Assignment:
Could you set down exactly the lines in the records below between the line holding "19: (26, 54)" and the line holding "48: (33, 55)", inclusive?

*** Opening of Data to examine ***

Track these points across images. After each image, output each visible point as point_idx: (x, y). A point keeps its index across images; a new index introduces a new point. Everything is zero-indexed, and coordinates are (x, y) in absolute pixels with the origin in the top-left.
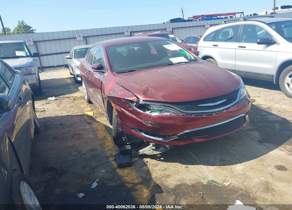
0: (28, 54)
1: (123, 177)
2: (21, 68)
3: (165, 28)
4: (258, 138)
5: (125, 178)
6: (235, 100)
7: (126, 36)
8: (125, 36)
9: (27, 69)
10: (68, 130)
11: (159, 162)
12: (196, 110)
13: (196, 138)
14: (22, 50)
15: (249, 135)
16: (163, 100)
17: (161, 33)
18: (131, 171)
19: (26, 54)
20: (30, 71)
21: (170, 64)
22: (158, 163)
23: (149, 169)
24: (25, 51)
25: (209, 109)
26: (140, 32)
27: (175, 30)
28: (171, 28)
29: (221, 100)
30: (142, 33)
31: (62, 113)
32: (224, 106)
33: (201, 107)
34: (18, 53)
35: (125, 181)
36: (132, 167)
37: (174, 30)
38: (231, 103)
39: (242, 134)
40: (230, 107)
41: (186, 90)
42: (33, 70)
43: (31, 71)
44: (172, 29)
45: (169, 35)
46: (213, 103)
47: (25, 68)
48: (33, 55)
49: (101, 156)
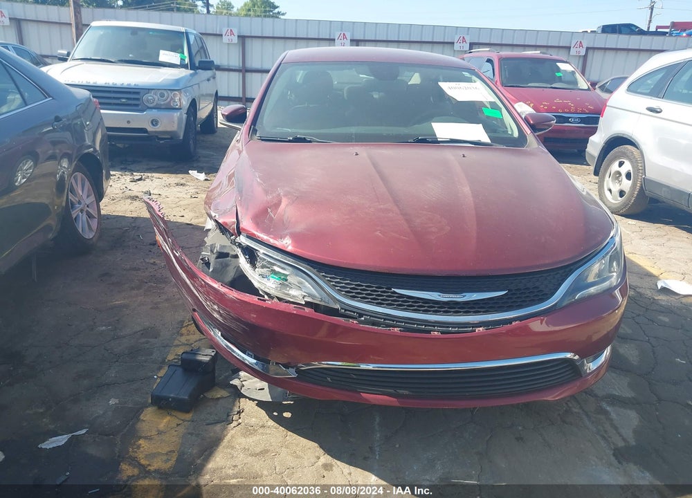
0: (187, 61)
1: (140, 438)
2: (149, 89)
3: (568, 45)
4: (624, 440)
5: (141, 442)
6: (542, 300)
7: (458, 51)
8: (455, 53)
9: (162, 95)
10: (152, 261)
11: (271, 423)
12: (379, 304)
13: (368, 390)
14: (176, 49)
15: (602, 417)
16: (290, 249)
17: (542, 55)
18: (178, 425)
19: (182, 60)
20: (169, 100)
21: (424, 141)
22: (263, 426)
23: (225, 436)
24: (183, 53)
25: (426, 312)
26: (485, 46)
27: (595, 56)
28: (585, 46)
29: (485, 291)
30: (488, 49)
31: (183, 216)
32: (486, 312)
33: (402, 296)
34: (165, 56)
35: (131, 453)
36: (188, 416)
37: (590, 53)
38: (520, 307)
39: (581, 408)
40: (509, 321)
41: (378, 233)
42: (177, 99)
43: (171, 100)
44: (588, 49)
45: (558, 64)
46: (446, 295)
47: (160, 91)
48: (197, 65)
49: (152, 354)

*** Close of Data to examine ***

Answer to the problem:
19: (26, 54)
20: (30, 71)
21: (170, 64)
22: (158, 163)
23: (149, 169)
24: (25, 51)
25: (209, 109)
26: (140, 32)
27: (175, 30)
28: (171, 28)
29: (221, 100)
30: (142, 33)
31: (62, 113)
32: (224, 106)
33: (201, 107)
34: (18, 53)
35: (125, 181)
36: (132, 167)
37: (174, 30)
38: (231, 103)
39: (242, 134)
40: (230, 107)
41: (186, 90)
42: (33, 70)
43: (31, 71)
44: (172, 29)
45: (169, 35)
46: (213, 103)
47: (25, 68)
48: (33, 55)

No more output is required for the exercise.